Di Indonesia, agenda populisme tak lepas dari konflik yang telah berlangsung sejak lama dalam konteks politik dan ekonomi.

Konflik ini melibatkan pertentangan antara tujuan-tujuan penting nasional seperti kemerdekaan nasional, pertumbuhan ekonomi, dan pemerataan ekonomi.

Dalam artikel “Populisme Indonesia” (2019), Liddle menyatakan bahwa sejak pemilihan umum pertama pasca-Reformasi pada 1999 hingga saat ini, hampir setiap calon presiden berjanji untuk melanjutkan visi seperti yang pernah dipegang oleh Soekarno, dengan penekanan kemerdekaan dan kemandirian nasional.

Namun, setelah memenangkan pemilu, para presiden cenderung menerapkan pendekatan lebih pragmatis, lebih mirip dengan kebijakan ekonomi masa pemerintahan Soeharto, yaitu mengutamakan pertumbuhan ekonomi yang tinggi dan mempertahankan stabilitas ekonomi makro.

Sayangnya, banyak politisi cenderung melupakan perhitungan konsekuensi jangka panjang, walaupun mereka terinspirasi oleh semangat nasionalisme dari Orde Lama dan pragmatisme dari Orde Baru.

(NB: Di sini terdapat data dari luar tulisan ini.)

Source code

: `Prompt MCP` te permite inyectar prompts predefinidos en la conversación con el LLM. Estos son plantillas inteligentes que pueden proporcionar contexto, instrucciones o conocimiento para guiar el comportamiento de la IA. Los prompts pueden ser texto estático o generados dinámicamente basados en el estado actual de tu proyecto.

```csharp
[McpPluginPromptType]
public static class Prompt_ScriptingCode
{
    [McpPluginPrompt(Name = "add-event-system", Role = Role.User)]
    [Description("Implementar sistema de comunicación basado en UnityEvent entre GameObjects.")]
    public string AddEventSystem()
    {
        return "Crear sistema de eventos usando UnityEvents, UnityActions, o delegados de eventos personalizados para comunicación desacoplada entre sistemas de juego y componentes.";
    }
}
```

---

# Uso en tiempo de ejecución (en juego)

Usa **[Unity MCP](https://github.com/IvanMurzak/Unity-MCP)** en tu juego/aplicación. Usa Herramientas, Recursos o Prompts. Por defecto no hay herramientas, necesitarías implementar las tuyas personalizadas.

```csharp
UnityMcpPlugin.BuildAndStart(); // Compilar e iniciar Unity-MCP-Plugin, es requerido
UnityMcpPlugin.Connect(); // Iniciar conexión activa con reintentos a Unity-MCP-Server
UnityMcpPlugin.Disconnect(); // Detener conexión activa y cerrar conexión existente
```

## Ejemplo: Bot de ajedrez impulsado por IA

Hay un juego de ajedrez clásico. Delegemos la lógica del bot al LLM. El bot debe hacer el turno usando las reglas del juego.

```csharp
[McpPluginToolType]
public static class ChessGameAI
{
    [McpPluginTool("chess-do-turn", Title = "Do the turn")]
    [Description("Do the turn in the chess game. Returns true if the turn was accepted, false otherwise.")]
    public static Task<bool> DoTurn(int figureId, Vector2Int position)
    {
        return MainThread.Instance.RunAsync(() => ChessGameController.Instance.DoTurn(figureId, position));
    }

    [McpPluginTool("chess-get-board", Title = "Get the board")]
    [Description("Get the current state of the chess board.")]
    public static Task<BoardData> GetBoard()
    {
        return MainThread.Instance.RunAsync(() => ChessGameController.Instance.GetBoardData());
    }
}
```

Hal ini berpotensi menciptakan kesenjangan antara janji-janji populis dan realitas ekonomi, yang pada akhirnya dapat memicu instabilitas ekonomi masa mendatang.

Ini sesuai temuan Funke (2022) yang menunjukkan bahwa di bawah kepemimpinan populis, perekonomian dapat tetap tumbuh positif, tetapi cenderung lebih lambat daripada yang diharapkan. Fase ini kemudian diikuti oleh stagnasi pendapatan per kapita dalam jangka panjang.

Inkonsistensi waktu kebijakan

Masalah utama yang muncul dari janji populis adalah adanya masalah inkonsistensi waktu saat proses realisasi janji tersebut menjadi kebijakan (time-inconsistent policymakers).

Bahkan, masalah inkonsistensi waktu sebenarnya juga bisa terjadi pada kebijakan yang dibuat oleh politisi yang tidak memiliki agenda populis.

Inkonsistensi waktu (time inconsistency) adalah masalah ketika para pembuat kebijakan, terutama politisi, ingin mengubah atau melanggar janji yang telah mereka buat sebelumnya ketika situasi atau kepentingan berubah.

Ini terjadi karena biaya dan manfaat (costs and benefits) dari perubahan tersebut muncul pada waktu yang berbeda.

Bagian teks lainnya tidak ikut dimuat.